Но смерть беспощадно и неумолимо дыхнула ему в лицо из немецких автоматов не здесь, не в каменистых окопах под Нальчиком, а на краю вырытого им самим глубокого рва где-то за Пятигорском. А здесь Федору пришлось пережить только жуткую бомбежку, первую и последнюю в его жизни. Немецкие самолеты появились неожиданно из-за высокой каменной хребтины, тянувшейся справа по горизонту, бомбы посыпались густо, как зерна из руки сеяльщика, земля вспухла от взрывов, окуталась дымом и пылью. Федор упал, вместе с другими повалился на дно окопа, над которым плотно стелились черно-белесые космы и со скрипом, кажется, терлись друг о дружку. Еще Федор ощущал, как тяжко вздрагивает от бесконечных взрывов земля, слышал, или ему чудилось, что слышит, как свистят над окопом осколки горячего бомбового железа и камней. Несмотря на адский грохот, на забившую глотку пыль и дым, Федор чувствовал себя в безопасности, он лежал на боку, косил глазами вверх, на непроглядную кипящую муть, и подумал вдруг: хорошо, что окопы такие глубокие, хорошо, что они выдолблены чуть ли не в сплошном граните...

Это и была там, под Нальчиком, последняя его мысль, вспомнил сейчас Федор. Мутная полоска света над головой ярко вдруг мигнула, как лезвием чиркнула по глазам и потухла, вся земля куда-то провалилась, и вместе с ней провалился Федор...

О том, что бомба угодила прямо в окопную щель, что она упала где-то недалеко, в нескольких метрах от него, Федор догадался на другой день утром, когда он в грязной, лопнувшей на спине гимнастерке, обрызганной чьей-то кровью, брел в толпе пленных красноармейцев, а сбоку толпы шагали немцы-конвоиры. На шее у каждого висел автомат, на голове у каждого была каска с короткими рожками, точь-в-точь как на мишенях, в которые он палил на учебных занятиях. Двое немцев в таких же касках некоторое время назад стали приближаться к нему из неясной мути, из качающегося тумана. «Интересно, откуда здесь мишени? – подумал Федор. – Почему они двигаются?» Тогда он, только что очнувшийся, не мог сообразить, что взрывом его выбросило из окопа, что всю ночь он пролежал на краю бомбовой воронки, свесив в нее ноги, без сознания, не видя и не слыша кипевшего здесь боя. «Мишени» прошли было мимо, но что-то одну из них привлекло, «мишень» вернулась, наклонилась над ним. Федор невольно прикрыл глаза, испуганно подумав, что сделал это поздно, догадавшись уже, что это не мишени, а настоящие немцы.

Er atmet, er lebt doch. Aufstehen![12]

Федор не понимал, что они говорят, сердце его колотилось бешено и больно, в мозг тоже будто вбивали раскаленные камни: конец, конец... смерть!

Потом в закрытых его глазах метнулось оранжевое пламя, и Федор скорее догадался, чем почувствовал, что немец пнул его сапогом в голову.

И он, все чувствуя, как колотится в последних, лихорадочных усилиях сердце, вытянул свое тело из воронки, упер колени и ладони в шершавую землю, оторвал от нее тело, стал подниматься.

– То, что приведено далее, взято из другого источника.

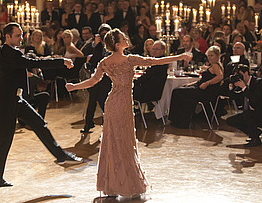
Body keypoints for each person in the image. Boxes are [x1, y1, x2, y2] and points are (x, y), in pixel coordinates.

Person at [66, 28, 191, 198]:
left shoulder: (105, 62)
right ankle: (127, 183)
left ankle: (115, 184)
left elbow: (92, 81)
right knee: (123, 142)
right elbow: (156, 61)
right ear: (118, 45)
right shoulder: (130, 60)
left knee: (115, 142)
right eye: (123, 38)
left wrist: (74, 86)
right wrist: (180, 56)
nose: (126, 38)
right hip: (121, 105)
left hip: (113, 103)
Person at [0, 23, 82, 187]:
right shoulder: (13, 55)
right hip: (7, 102)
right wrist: (62, 61)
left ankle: (61, 155)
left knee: (39, 124)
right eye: (17, 36)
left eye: (21, 35)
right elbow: (37, 64)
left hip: (15, 99)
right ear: (7, 37)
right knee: (5, 140)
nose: (21, 38)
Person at [169, 46, 224, 129]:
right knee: (179, 90)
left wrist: (207, 83)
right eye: (208, 55)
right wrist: (191, 84)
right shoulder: (212, 65)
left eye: (212, 55)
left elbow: (220, 77)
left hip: (204, 92)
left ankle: (179, 120)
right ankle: (179, 119)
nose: (209, 57)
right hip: (200, 88)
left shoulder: (216, 65)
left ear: (217, 56)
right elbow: (202, 79)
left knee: (177, 92)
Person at [226, 64, 262, 147]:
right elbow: (233, 97)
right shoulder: (242, 84)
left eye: (240, 75)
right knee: (230, 120)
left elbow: (254, 99)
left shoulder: (259, 82)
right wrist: (231, 87)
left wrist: (244, 87)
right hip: (251, 114)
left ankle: (256, 139)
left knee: (247, 114)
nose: (239, 77)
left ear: (246, 73)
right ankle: (255, 132)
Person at [80, 24, 113, 133]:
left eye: (106, 34)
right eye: (102, 34)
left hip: (108, 77)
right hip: (96, 75)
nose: (104, 37)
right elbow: (84, 52)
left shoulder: (113, 45)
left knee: (104, 100)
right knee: (92, 99)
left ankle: (108, 123)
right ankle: (88, 123)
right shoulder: (96, 45)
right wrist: (95, 43)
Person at [133, 40, 168, 107]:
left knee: (125, 88)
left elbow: (144, 78)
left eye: (157, 49)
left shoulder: (157, 63)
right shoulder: (163, 62)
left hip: (147, 94)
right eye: (153, 48)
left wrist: (132, 81)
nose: (154, 51)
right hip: (155, 94)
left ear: (163, 51)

Полусогнутый, с опущенными руками, Федор какое-то время стоял недвижимо, тупо глядя на немцев, которые все еще плавали, покачивались перед ним, как в тумане. Правда, туман немножко поредел, и Федор заметил, что немцы рассматривают его беззлобно, с любопытством и удивлением.

Oh, der russische Bär[13], – сказал один из них с улыбкой.

Ja, ja[14], – откликнулся другой.

Тогда Федор не знал ни одного немецкого слова и не понимал, о чем они говорили.

Потом этот другой, который сказал: «Ja, ja», угрюмый и коротконогий, сплюнул на землю и резко мотнул автоматом. Федор догадался, что ему приказывают повернуться. И он повернулся, вытянулся, свел на спине лопатки, ожидая автоматной очереди, которая сейчас прошьет его. Одновременно в голове мелькнуло: «Что им убить человека... Это как плюнуть... как плюнуть».

Так Федор, вытянувшись, сведя до соприкосновения друг с другом лопатки, и стоял, ожидая смерти. Но ее пока не последовало. Смерть беспощадно и неумолимо дыхнула ему в лицо из немецких автоматов не здесь...

«Не здесь... – чуть не вслух повторил Федор. – Да, не там...» Он тяжко вздохнул, поглядел на предрассветное уже небо и полез было за новой сигаретой, когда над Шестоковом неожиданно и визгливо завыла сирена. «Вот оно! Сигнал!» – мелькнуло у него в мозгу тревожно и одновременно как-то отрезвляюще, он сунул пачку обратно в карман, вскочил и побежал в центр Шестокова, к казарме...

• • •

Возле каменного здания бывшего магазина было столпотворение. Солдаты «армии» Лахновского с автоматами в руках, с гранатами на поясе выбегали из казармы, но не строились повзводно, как всегда бывало при тревогах, а в полумраке сбивались, как овцы, в кучи, меж которых сновали взводные командиры. Светя фарами, из переулка вывернулись два грузовика. Две кучи солдат кинулись к ним и, толкая друг друга, сердито переругиваясь и матюкаясь, полезли в кузова.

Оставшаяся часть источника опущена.